Posted by: holdenlee | June 15, 2014

TED on collaboration

Here are some notes I took on the TED radio hour on collaboration. [Comments in brackets are my own thoughts.]

  • Jimmy Wales: Why does Wikipedia work?
    • GUY RAZ: Human motivation is driven by incentive, usually financial, and it seems like your whole model just up-ends that principle, that theory.

      WALES: Well, I don’t think so… the Internet, as a tool, allows for really brilliant people to do things that they weren’t really able to do in the past.

      One my favorite examples is to think about the best bloggers and I think the best bloggers are easily the equal of the best, say, New York Times columnist. That person always existed. 60 years ago, that person existed and all they could do, at that time, was be a, you know, fabulous person to have over for a dinner party. But now they can gain an audience of, well, maybe only a few thousand people, maybe millions of people. And they enjoy it and, you know, it is a remarkable shift in the world.

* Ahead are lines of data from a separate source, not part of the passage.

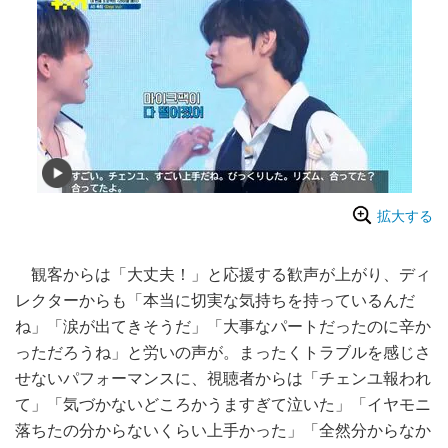
拡大する
観客からは「大丈夫！」と応援する歓声が上がり、ディ
レクターからも「本当に切実な気持ちを持っているんだ
ね」「涙が出てきそうだ」「大事なパートだったのに辛か
っただろうね」と労いの声が。まったくトラブルを感じさ
せないパフォーマンスに、視聴者からは「チェンユ報われ
て」「気づかないどころかうますぎて泣いた」「イヤモニ
落ちたの分からないくらい上手かった」「全然分からなか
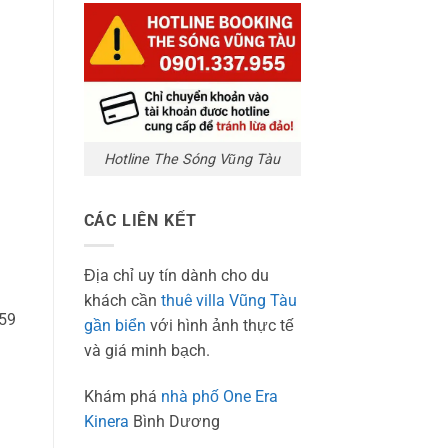
1
Hotline The Sóng Vũng Tàu
CÁC LIÊN KẾT
Địa chỉ uy tín dành cho du
khách cần
thuê villa Vũng Tàu
h59
gần biển
với hình ảnh thực tế
và giá minh bạch.
Khám phá
nhà phố One Era
Kinera
Bình Dương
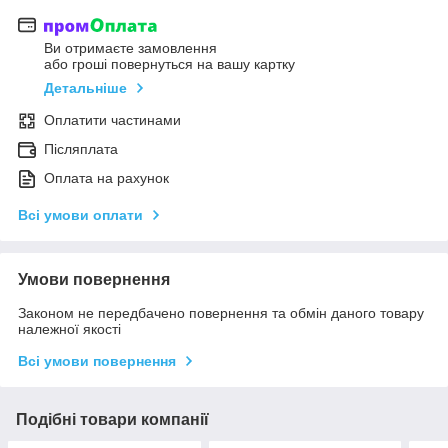
Ви отримаєте замовлення
або гроші повернуться на вашу картку
Детальніше
Оплатити частинами
Післяплата
Оплата на рахунок
Всі умови оплати
Умови повернення
Законом не передбачено повернення та обмін даного товару
належної якості
Всі умови повернення
Подібні товари компанії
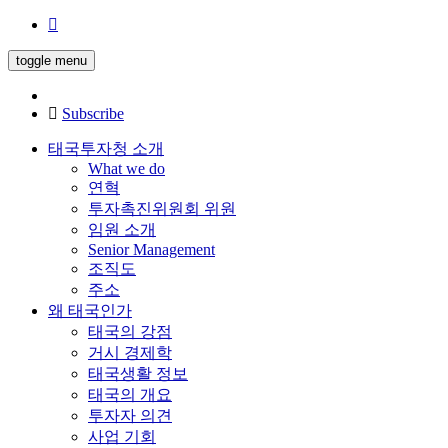
toggle menu
Subscribe
태국투자청 소개
What we do
연혁
투자촉진위원회 위원
임원 소개
Senior Management
조직도
주소
왜 태국인가
태국의 강점
거시 경제학
태국생활 정보
태국의 개요
투자자 의견
사업 기회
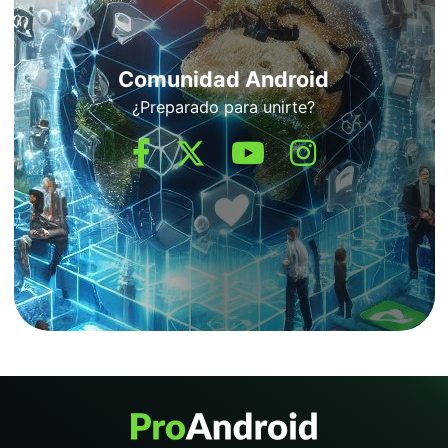
Comunidad Android
¿Preparado para unirte?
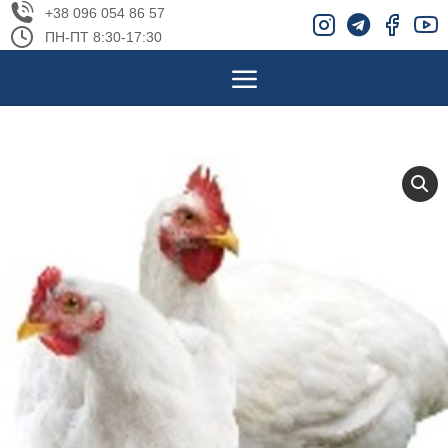
+38 096 054 86 57
ПН-ПТ 8:30-17:30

  • Luis von Ahn: Crowdsource by giving something back.
    • Some projects, like translating the Web, require an extraordinarily amount of time but can be done by many people.  To get people to help, they must be getting something out of it, or doing something they’ll have to do anyway. Duolingo is successful because it matches up an existing activity that many people want to do – learning a new language – and a problem that they could be solving at the same time as they are learning  –  translating. I.e., in return for helping translate the Web, people are learning a new language (and being recognized for it.

      [I think this paradigm has so much more potential in educational settings, because learning is the one place where people are willing to spend a lot of time, and too often people spend that time working through the exact same problems. For example, (1) in a programming class, rather than have everyone program the same thing, have everyone program different aspects of a large software project to combine together, or work on different hackathon ideas that people had come up with but not have time to carry out. (2) In a class that revolves around problem sets, and have different groups of students write up nice solutions, so that we can compile a large list of solved problems, and students can learn from the problems that they haven’t done. (3) Many (math) Ph.D. programs require students to demonstrate competence in a different language by translating part of a paper. Thus we should assemble a (high-priority) list of papers/books to be translated (ex. EGA), split them up among math departments around the world, ask students to type their translations, and then put the translations together.]

      [Note: I’m actually curious as to how the CAPTCHA book-digitizing program works, because this seems to defeat the original purpose of CAPTCHAs.]

  • Clay Shirky: What motivates us to collaborate?
    • There is a large amount of cognitive surplus in the world. [Cognitive surplus is basically free time, but as I understand it, it also refers to people’s desires to fill their time with intellectually meaningful work.] When people say they have no “free time,” they actually mean that their free time is already allocated. To get them to contribute to a project, we have to convince them that the work they put in is meaningful and will be recognized (i.e., we appeal to intrinsic motivations, rather than money). So we have to create environments online that appeal to those motivations.
  • Jason Freid: is too much collaboration a bad thing?
    • People can’t get work done at work because their day is shredded into many little bits. In order to work, people need time without interruptions [you need to be able to try an idea out without it being shot down immediately at a meeting]. Wikipedia, etc. works great because people can contribute on their own schedule.
  • Jennifer Pahlka: Can you code a better government?
    • Pahlka started Code for America to send programmers into government to fix problems with technology. They create apps that can be reused widely in different settings: for example, a site that crowdsources fire-hydrant shoveling in Boston could just as well be used to crowdsource tsunami-siren inspection in Hawaii. This suggests that government can work more like the Internet: (1) that people can become the “hands” of the government in working for the common interest, and (2) that one solution that works in one locality can be propagated throughout the rest of government.